RAVEL by Cluytens = Orchestral Retrospective – Samson Francois, piano/ Paris Conservatory Orch./ Andre Cluytens – Urania Arts

RAVEL by Cluytens = Bolero; La Valse; Rapsodie espagnole; Valses nobles et sentimentales; Menuet antique; Pavane pour une Infante defunte; Le tombeau de Couperin; Ma mere l’oye – Suite; Alborada del gracioso; Une barque sur l’ocean; Piano Concerto for the Left Hand – Samson Francois, piano/ Paris Conservatory Orchestra/ Andre Cluytens – Urania Arts Stereo WS 121.268-2 (2 CDs) 73:26; 78:59 (11/2/16) [Distr. by Albany] ****:

Urania selectively assembles the Ravel legacy of Belgian conductor Andre Cluytens, who made France his adoptive homeland.

Given that Erato has issued a 65-CD retrospective on Belgian maestro Andre Cluytens (1905-1967), this Ravel set on Urania may relieve some of the fiscal (and storage) burdens of so extensive a collection. Cluytens and Samson Francois did record the G Major Concerto, but that you must seek on other sources, including the Erato set. At least one commentator has complained about both the Urania cover art – he calls it “pornographic” – and the price, so caveat emptor!

The set opens with Cluytens’ 1961 rendition of the ever-effective Bolero, that amazing bit of “orchestration without music” (1927) that Ravel hoped would become the whistling staple of every Parisian pushcart owner. Having set a moderate tempo, the work evolves inexorably along its instrumental crescendo in a glory of Technicolor. The visceral excitement continues with La Valse from 1961, the composer’s invocation (1920) of the Viennese dance form’s culmination and apotheosis – courtesy of some wicked trumpet work – at once.

The 1908 Rapsodie espagnole (1961) capitalizes on Ravel’s own Spanish origins, and it retains an exceptional flair for such an early coup in Ravel’s output. Cluytens captures its exotic, often lush ardor with idiomatic poise. The 1911 Valses nobles et sentimentales (rec. 1962) pay homage to Schubert by way of Paris and Vienna, touched by a dry irony. Their individual colors – in strings and harp – remain quite delicate, the scoring often reminiscent of the Mother Goose Suite.

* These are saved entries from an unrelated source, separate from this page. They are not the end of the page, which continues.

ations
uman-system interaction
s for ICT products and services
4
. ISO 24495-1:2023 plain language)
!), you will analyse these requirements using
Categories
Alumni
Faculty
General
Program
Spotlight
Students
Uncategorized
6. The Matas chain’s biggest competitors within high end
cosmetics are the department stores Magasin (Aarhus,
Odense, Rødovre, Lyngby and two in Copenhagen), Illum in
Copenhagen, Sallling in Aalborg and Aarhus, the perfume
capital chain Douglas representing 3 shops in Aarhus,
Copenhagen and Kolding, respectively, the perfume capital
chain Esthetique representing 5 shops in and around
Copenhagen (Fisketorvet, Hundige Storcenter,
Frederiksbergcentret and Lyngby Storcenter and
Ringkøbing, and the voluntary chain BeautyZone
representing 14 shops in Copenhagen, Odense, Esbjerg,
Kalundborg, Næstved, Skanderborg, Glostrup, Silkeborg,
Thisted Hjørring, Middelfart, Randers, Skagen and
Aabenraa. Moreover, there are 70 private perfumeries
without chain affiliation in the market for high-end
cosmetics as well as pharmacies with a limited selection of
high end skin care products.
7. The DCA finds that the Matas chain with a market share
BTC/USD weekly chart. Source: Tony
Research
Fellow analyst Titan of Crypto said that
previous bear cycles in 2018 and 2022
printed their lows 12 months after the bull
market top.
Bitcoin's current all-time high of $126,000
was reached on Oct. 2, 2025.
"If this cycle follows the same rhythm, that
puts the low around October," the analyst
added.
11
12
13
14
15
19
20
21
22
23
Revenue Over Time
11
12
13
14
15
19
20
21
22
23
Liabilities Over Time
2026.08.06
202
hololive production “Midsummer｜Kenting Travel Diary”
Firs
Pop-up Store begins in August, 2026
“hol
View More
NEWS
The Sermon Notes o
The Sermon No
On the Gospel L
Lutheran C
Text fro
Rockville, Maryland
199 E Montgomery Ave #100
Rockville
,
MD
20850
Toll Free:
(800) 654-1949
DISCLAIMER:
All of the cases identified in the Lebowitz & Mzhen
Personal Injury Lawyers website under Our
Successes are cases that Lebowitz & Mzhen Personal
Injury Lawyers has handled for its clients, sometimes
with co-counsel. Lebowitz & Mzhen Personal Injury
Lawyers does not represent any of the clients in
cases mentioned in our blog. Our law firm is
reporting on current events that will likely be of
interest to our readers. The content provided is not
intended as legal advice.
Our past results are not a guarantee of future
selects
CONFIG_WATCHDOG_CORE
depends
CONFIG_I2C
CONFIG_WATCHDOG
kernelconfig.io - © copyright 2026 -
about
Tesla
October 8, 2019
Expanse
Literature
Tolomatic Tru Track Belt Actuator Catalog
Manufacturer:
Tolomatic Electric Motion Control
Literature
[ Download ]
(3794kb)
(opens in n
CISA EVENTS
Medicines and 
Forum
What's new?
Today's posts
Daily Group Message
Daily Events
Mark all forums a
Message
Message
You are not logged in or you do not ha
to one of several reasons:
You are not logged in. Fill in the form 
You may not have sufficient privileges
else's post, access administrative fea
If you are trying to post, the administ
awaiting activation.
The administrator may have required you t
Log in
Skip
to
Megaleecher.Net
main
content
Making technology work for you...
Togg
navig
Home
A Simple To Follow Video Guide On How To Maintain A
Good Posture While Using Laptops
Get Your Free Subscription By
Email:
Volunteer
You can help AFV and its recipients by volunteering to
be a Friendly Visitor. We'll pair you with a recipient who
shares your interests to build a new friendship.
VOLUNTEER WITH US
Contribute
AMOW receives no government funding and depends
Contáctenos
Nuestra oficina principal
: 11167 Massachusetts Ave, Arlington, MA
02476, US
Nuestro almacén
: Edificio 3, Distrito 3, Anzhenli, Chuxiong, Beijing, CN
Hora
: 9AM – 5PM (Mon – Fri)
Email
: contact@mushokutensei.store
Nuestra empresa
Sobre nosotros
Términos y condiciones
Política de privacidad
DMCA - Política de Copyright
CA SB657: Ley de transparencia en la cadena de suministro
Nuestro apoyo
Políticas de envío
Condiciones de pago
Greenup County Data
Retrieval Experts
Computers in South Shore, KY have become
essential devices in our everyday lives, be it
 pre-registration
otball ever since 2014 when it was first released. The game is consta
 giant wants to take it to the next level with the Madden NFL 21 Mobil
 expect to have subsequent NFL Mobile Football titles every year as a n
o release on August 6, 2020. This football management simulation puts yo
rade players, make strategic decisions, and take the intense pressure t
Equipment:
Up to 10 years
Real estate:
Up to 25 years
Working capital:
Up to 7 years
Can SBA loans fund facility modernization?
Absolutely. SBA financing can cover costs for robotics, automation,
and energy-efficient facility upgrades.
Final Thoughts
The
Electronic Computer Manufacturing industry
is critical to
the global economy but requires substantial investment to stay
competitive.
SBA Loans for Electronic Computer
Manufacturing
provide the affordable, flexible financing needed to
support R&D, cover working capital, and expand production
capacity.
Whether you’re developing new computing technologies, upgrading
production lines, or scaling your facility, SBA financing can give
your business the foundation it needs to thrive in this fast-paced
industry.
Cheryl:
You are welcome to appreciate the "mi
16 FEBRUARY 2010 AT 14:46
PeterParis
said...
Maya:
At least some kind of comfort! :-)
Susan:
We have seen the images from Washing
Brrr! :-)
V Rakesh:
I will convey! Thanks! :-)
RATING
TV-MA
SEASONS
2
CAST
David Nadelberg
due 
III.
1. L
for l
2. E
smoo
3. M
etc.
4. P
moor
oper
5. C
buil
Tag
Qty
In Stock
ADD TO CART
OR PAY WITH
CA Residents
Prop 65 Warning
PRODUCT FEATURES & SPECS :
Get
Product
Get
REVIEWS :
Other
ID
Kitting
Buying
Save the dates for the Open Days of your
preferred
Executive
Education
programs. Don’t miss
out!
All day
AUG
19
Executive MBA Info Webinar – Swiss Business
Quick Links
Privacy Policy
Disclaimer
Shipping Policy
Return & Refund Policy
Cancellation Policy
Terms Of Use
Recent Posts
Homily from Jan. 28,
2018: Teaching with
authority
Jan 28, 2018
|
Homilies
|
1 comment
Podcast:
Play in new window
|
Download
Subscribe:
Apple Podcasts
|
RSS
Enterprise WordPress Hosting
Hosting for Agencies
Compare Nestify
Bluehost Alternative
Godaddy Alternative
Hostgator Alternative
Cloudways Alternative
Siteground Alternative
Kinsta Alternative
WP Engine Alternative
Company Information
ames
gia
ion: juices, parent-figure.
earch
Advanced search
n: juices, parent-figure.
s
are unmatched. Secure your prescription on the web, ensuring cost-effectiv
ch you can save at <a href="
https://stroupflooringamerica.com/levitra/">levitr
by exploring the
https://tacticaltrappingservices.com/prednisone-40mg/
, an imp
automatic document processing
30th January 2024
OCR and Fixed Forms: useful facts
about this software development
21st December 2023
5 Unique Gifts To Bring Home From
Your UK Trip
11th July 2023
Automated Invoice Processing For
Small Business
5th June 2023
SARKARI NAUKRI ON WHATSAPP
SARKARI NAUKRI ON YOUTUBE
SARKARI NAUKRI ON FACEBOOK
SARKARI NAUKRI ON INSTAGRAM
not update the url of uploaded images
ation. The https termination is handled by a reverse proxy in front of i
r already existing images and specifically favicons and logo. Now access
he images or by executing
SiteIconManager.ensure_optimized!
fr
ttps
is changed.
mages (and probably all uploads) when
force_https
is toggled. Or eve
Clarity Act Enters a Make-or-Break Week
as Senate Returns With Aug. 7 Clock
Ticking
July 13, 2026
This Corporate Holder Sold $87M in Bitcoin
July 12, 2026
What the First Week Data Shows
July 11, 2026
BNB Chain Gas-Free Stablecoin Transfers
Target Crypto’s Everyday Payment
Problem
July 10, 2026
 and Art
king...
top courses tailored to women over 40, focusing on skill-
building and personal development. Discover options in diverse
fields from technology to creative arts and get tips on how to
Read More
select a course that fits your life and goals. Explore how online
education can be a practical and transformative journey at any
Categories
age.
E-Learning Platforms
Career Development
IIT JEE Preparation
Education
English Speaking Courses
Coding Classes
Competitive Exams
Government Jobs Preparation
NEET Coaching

Ravel came around to orchestrating his 1895 Menuet antique in 1929. Many French composers – Saint-Saens, Roussel, and D’Indy among them – delight in composing in an archaic style that resurrects the likes of Lully, Rameau, and Couperin. Here, Ravel means to pay respects to Emmanuel Chabrier, who encouraged Ravel’s early efforts. The Pavane pour une Infante defunte, played so slowly as Cluytens takes it (1962), becomes a bluesy lament that maintains a resonant luster. The magic and the restrained sadness shimmer in an exalted space.

The orchestral suite (1919) Le Tombeau de Couperin (1962) is Cluytens’ second version: many of these Ravel works saw LP publication 1951-1954. An homage to the fallen soldiers of WW I, the piece conveys a mournful affection for an idealized, courtly sensibility. Ravel simultaneously celebrated selected individuals, and the original, six-movement piano suite had Marguerite Long as its soloist, whose husband Joseph de Marliave – a fine musicologist- had fallen in 1914.  No less rife with sentimental affection – but not affectation – the Ma mere l’Oye ballet suite (1911) derives from Ravel’s affection for Charles Perrault. Cluytens captures the work’s mock-militancy and fairy-tale ambiance with deft color touches, Few, however, convey the tragic nostalgia Koussevitzky attained in his BSO recording of the last section, Le Jardin Feerique, though many – including Cluytens, Martinon, and Munch – have come tenderly close. Ravel set two of his piano pieces from the 1905 Miroirs for orchestra: Cluytens traverses its Alborada del gracioso (rec. 1962) as a toccata for orchestra in Spanish style, moving between d minor and major with lithe, explosive finesse, especially in the trumpet and flute. For the piano version, the Dinu Lipatti performance will still stand against anyone else’s.  Une Barque sur l’ocean (rec. 1962) intones a water piece in f-sharp minor, rife with tricky agogics.

The last offering on this brilliantly scored set, the 1959 recording of the Piano Concerto in D for the Left Hand, features a collaboration with the tragically short-lived Samson Francois (1924-1970). Francois held high esteem for conductor Cluytens, and their mutual affection for this darkly dramatic 1931 piece – the most successful effort in the medium inspired by Paul Wittgenstin – engages us from the first low notes in the contrabassoon.  Francois imparts a glowing yet introspective color to this audacious piece, whose jazzy and challenging gymnastics manage to convince us that Francois has cheated and played with both hands.